The Marquessa (Giorgis Oil Trading Ltd v AG Shipping & Energy PTE Ltd) [2021] EWHC 2319 (Comm) involved repudiation of a time charter on Shelltime 4 form (as amended). Following repeated non-payment of instalments of hire, owners eventually accepted this conduct as Charterers’ repudiation and terminated the charter. The vessel was then carrying a cargo, loaded on the orders of Charterers, for sub-sub-charterers, and having exercised a lien, as an act of mitigation, Owners agreed with Voyage Charterers to complete the voyage in exchange for payments to escrow.
Owners applied for summary judgment in respect of:
i) unpaid hire accrued due prior to the termination of the Charterparty (the “Pre-Termination Claim”), and,
ii) damages consequent upon Owners’ termination of the Charterparty on the basis of Charterers’ repudiation or renunciation (the “Post-Termination Claim”), but excluding damages in respect of the period after the discharge of Charterers’ cargo from the Vessel.
Henshaw J rejected Charterers’ assertion that Owners had failed to allow for off-hire periods, presumably for the periods during which Owners suspended performance. Suspension of performance was permitted by the following clause in the charter.
“… failing the punctual and regular payment of hire … [Owners] shall be at liberty to at any time withhold the performance of any and all of their obligations hereunder … and hire shall continue to accrue …”
Owners’ right to suspend performance was not a penalty. Nor was it arguable that Owner’s exercise of the right to suspend performance was an unlawful exercise of a contractual discretion.
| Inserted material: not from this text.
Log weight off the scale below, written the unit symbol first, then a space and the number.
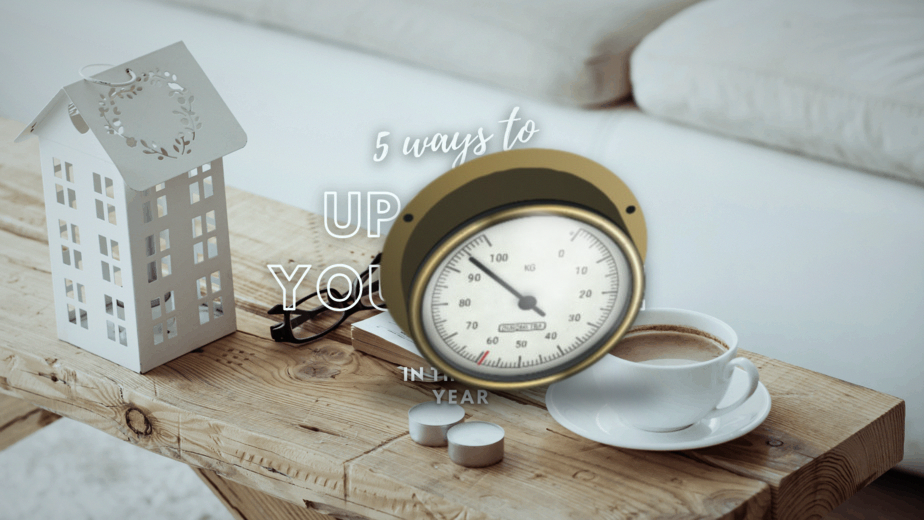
kg 95
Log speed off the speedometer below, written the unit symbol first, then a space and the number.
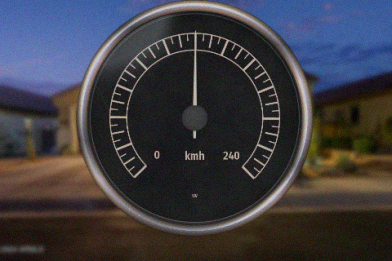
km/h 120
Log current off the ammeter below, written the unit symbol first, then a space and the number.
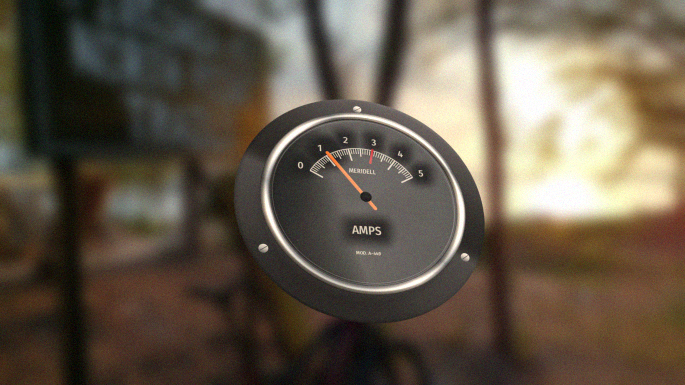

The nature of the right is such that owners could reasonably have regard purely to their own commercial interests. In any event, the suspension of performance in the present case was not arguably irrational, arbitrary, or capricious. Neither were Owners obliged to mitigate. Their claim was for liquidated sums due under the contract, not damages for breach. Further, any obligation to mitigate did not require them to refrain, while the Charterparty remained on foot, from exercising their right to suspend performance. In any event, Owners did subsequently take reasonable steps to mitigate by means of their arrangement with the Voyage Charterers.
Henshaw J agreed that by the time Owners treated the Charterparty as having come to an end by reason of Charterers’ breaches a reasonable owner would have concluded from Charterers’ conduct that they would not pay hire punctually in advance as required by the Charterparty:
i) Charterers had failed to pay hire from the outset, and this continued over the ensuing months.
ii) At most, Charterers expressed a willingness to perform, but repeatedly proved unable or unwilling to do so.
iii) Charterers’ conduct in the present case deprived Owners of “substantially the whole benefit” of the Charterparty, and they were seeking to hold Owners to an arrangement “radically different” from that which had been agreed.
It was not arguable, that Owners themselves were in repudiatory breach, for suspending performance and then reaching an agreement with Voyage Charterers: The charter entitled Owners to suspend performance, and the arrangement with the Voyage Charterers was a lawful step in mitigation, realising value from the exercise of Owners’ lien, and in any event post-dated the contract having come to an end upon their acceptance of Charterers’ breaches.
When the Charterparty came to an end in November 2020, the Vessel was laden with cargo and until discharge, no replacement charterparty at the current market rate was possible, and therefore there was no scope for entering into a mitigation charterparty. Accordingly damages ran at the charter rate up until discharge, from which Owners gave credit for address commission, Charterers’ payments and relevant sums received from the Voyage Charterers. Credit was also given credit for the value of bunkers remaining on board at the date of discharge at the contractual rate in the absence of any evidence from Charterers as to the actual sums paid for the bunkers.
The correct date for assessing the credit for bunkers remaining on board was that of discharge on completion of the voyage for which Charterers had given orders, and not the date of termination. Clause 15 of the Shelltime 4 form (as amended) provides that “… Owners shall on redelivery (whether it occurs at the end of the charter or on the earlier termination of this charter) accept and pay for all bunkers on board …”.
The relevant date must, logically, be the date of actual redelivery, even if it was in fact later than the (natural) end of the charter or the date on which it was contractually brought to an end. In any event, even if clause 15 were not construed in that way, owners would be still entitled to recover the bunkers used to complete Charterers’ voyage on a different basis, viz as damages or in bailment – as in The Kos [2012] UKSC 17.
Accordingly, Henshaw J found that Owners were entitled to summary judgment for a sum equivalent to hire from when they accepted Charterer’s repudiation to the date of discharge on the laden voyage in progress at that date, less credit for commission and bunkers remaining on board at the latter date.